- Checkmarx Documentation
- IAST Documentation
- User Guide
- Managing Projects
Managing Projects
IAST projects are based on single running applications that are automatically registered via the IAST agent. All you need to do is add the IAST agent to the testing environment (AUT) and the applications that are running in this environment are automatically scanned for vulnerabilities.
Once registered for the first time, the CxIAST Management Server automatically creates a new project, which is added to the Projects list.
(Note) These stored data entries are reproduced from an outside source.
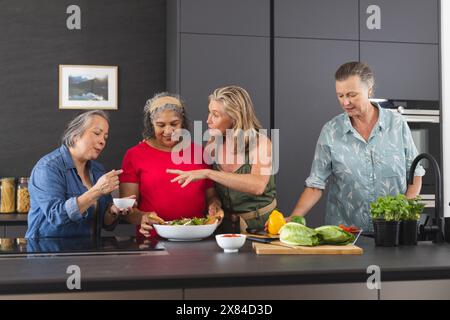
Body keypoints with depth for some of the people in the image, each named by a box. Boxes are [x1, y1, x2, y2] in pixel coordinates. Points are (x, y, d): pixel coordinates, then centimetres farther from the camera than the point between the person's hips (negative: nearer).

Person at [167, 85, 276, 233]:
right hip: (227, 225, 4)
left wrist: (207, 173, -32)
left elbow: (257, 186, -30)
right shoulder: (212, 145, 1)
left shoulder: (260, 142, -12)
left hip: (262, 225, -4)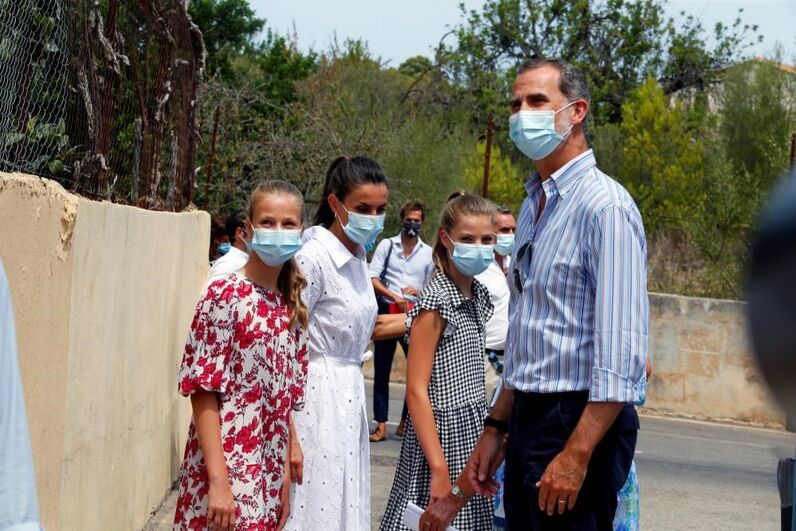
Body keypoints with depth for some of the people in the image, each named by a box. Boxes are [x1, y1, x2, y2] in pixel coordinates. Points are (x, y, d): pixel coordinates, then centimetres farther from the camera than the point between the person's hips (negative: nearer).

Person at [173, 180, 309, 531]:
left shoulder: (291, 309, 10)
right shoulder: (225, 296, -9)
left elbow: (287, 402, 13)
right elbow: (203, 391, -13)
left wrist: (285, 481, 9)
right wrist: (219, 480, -18)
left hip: (268, 480, 6)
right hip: (227, 471, -6)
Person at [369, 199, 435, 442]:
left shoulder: (428, 253, 10)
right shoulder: (387, 245, 5)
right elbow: (372, 278, -2)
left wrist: (419, 291, -9)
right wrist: (393, 295, -16)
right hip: (386, 312, -1)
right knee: (382, 372, 3)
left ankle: (405, 423, 8)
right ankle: (381, 425, 9)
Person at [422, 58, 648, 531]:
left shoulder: (604, 205, -14)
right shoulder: (533, 206, 14)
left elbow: (621, 349, -21)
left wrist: (576, 454, -23)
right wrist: (496, 429, 19)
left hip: (580, 423, -9)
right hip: (529, 420, 9)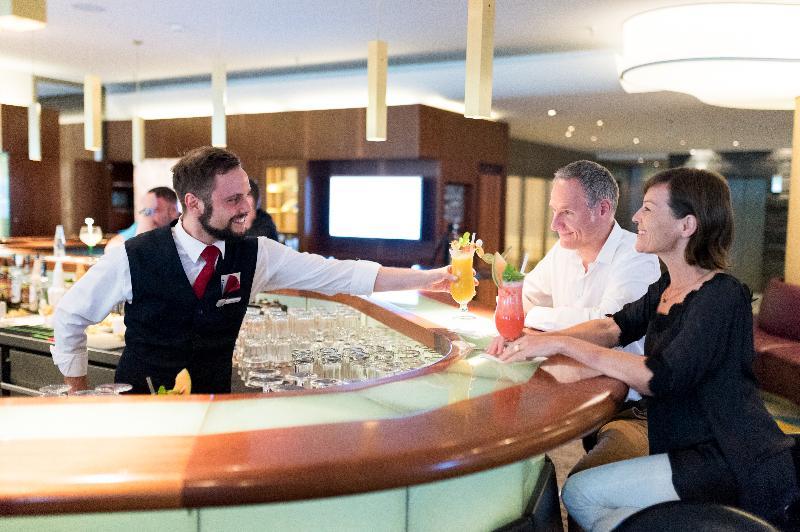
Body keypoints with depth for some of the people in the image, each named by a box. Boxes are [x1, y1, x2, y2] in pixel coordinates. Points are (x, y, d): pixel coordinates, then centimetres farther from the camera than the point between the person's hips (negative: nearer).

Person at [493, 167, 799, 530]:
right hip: (692, 449, 8)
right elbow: (615, 327, 7)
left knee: (578, 493, -6)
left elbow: (659, 378, -27)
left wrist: (562, 344, -26)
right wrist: (540, 340, -10)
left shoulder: (722, 296, -19)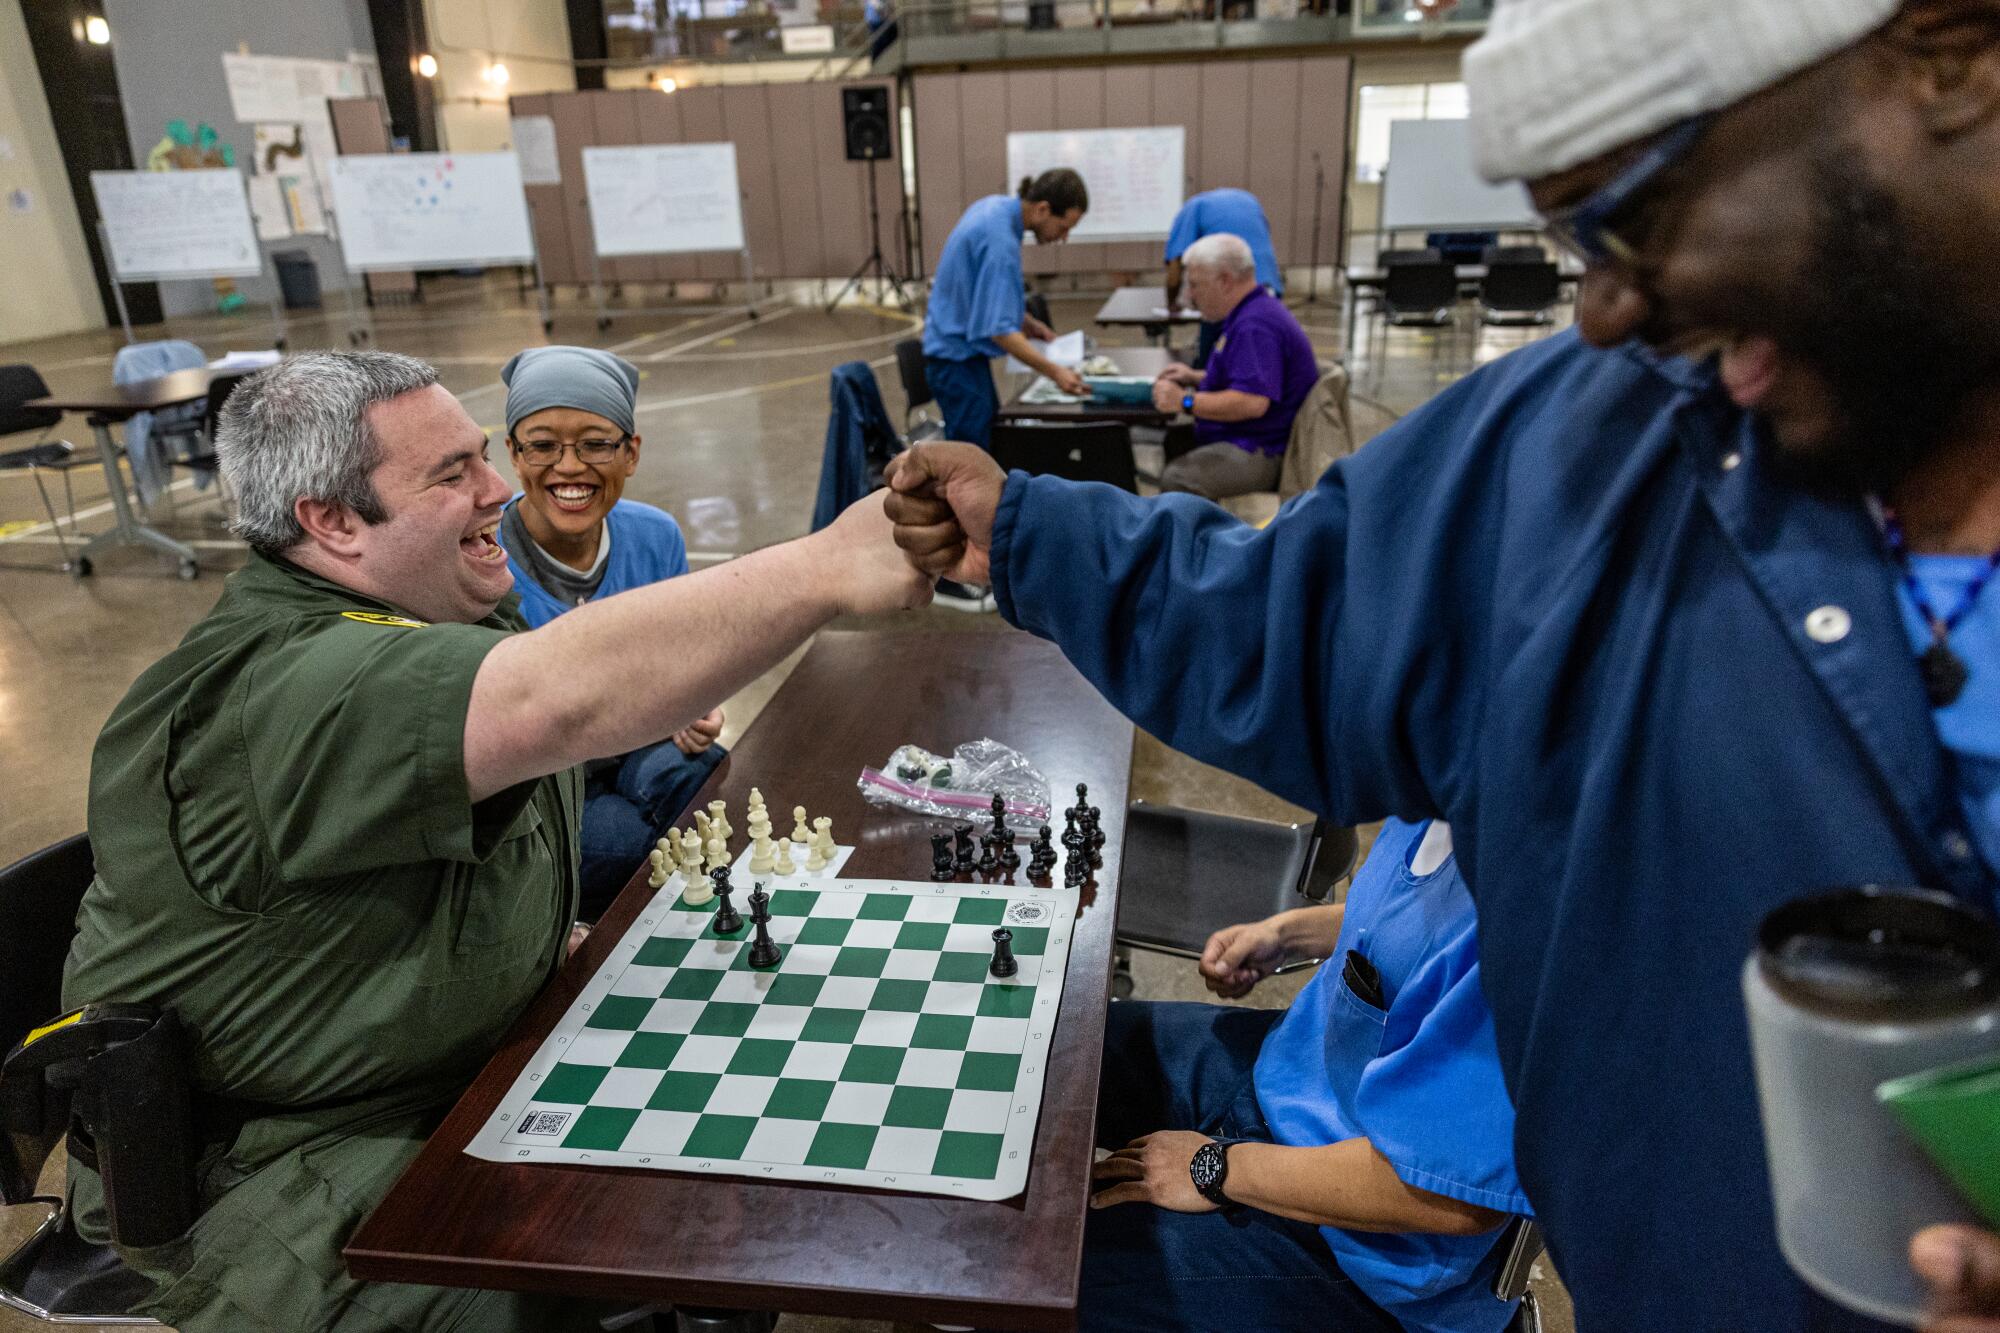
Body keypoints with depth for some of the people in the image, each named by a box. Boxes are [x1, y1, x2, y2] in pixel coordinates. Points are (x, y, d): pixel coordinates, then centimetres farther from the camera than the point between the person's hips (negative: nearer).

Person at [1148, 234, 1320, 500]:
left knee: (1175, 480, -29)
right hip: (1249, 441, 12)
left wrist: (1185, 401, -21)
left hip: (1261, 454, -12)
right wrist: (1196, 377, 19)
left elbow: (1253, 402, -30)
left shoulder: (1255, 326, -19)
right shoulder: (1254, 311, 17)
From within the IAST web application, click the Checkmarx logo at the top left. The Projects list appears.
IAST scans start automatically once the application under test is started. Once the scan starts, the IAST Management Server is notified and the scan status changes to In-progress. A scan remains In-progress as long as the application is running. The progress of the scan is automatically refreshed and aggregated according to the last scan.
To start a scan:
Start the application under test (AUT) and validate that the agent is deployed on the same application server.
IAST scans end automatically once the application under test stops running, but you can manually stop a scan before, if desired. In addition, you can stop multiple scans of two instances of the same applications running on two different servers with 'one click'.
To stop a single scan manually:
In the Projects list, select Monitored Projects to view the Scans list.
Click the desired project to view the scan in progress or identify the desired project under Ongoing Scans and then click More Options. A menu appears.
From the menu, select Stop Scan. The scan stops, the IAST Management Server is notified and the scan status is changed from In-progress to Complete.
Note
Stop Scan is only available if the selected scan is running.
To stop multiple scans of the same application manually:
Under Ongoing Scans, identify the project for which multiple scans are in progress and click More Options. A menu appears.
From the menu, select Stop All Scans. The scans in progress are stopped.
Note
Stop All Scans is only available, if multiple scans are running for the same application.
If you updated your application with a newer version and you want to preserve the information gathered for the older version, you are able to import these scan reports. You can simply transfer all scan information from the older to the newer version and continue with the two version separately.
All information related to vulnerabilities such as Status, State, Comments, Assign to User etc. is transferred as well.
To import scans information from an application:
In the Projects list, select Monitored Projects to view the Scans list.
Identify the project for which you want to import scans under Ongoing Scans, for example bank-storage, and then click More Options. A menu appears.
From the menu, select Import Scans. All the listed projects appear.
Select the project from which you want to import scans, for example bank-analysis.
Confirm that you have read the warnings and only then confirm your request. The scans are imported from the selected project and the current ones are deleted.
Once all scans are complete you can export and download log files for the project for auditing purposes.
To export and download audit logs for the project:
In the Projects list, select Monitored Projects to view the Scans list.
Click the desired project to view the scan in progress or identify the desired project under Ongoing Scans and then click More Options . A menu appears.
From the menu, select Export Project Logs. The project log is downloaded to your default download folder in the format CxIAST_<Project>_logs.zip.
In the illustrated scenario, the project log for the bank-storage project has been downloaded and the project log is therefore called CxIAST_bank-storage_logs.zip
When IAST automatically registers an application, the project name is identical with the name of the application. This name might be confusing or meaningless to IAST users and therefore, the project display name can be changed.
To change the project display name:
In the Projects list, select Monitored Projects to view the Scans list.
Click the desired project to view the scan in progress or identify the desired project under Ongoing Scans and then click More Options. A menu appears.
From the menu, select Rename Project. The Change Name dialog appears with its original name.
Assign a new name, for example bank_storage_new and click <RENAME>. The project display name is changed
Note
The name you assign must start with a letter.
Only letters, numbers and underscores are allowed in the project display name.
The name of the application itself remains unchanged while the project display name (label) changes.
Once all your scans are complete and you have finished with your project, you can delete the project and all the related scan information.
To delete a project:
In the Projects list, select Monitored Projects to view the Scans list.
Identify the desired project under Ongoing Scans and then click More Options. A menu appears.
From the menu, select Delete Project. The project and all the scanning information are deleted.
Note
A project cannot be deleted, if it is currently being scanned. To delete a project, you have to first stop the scan.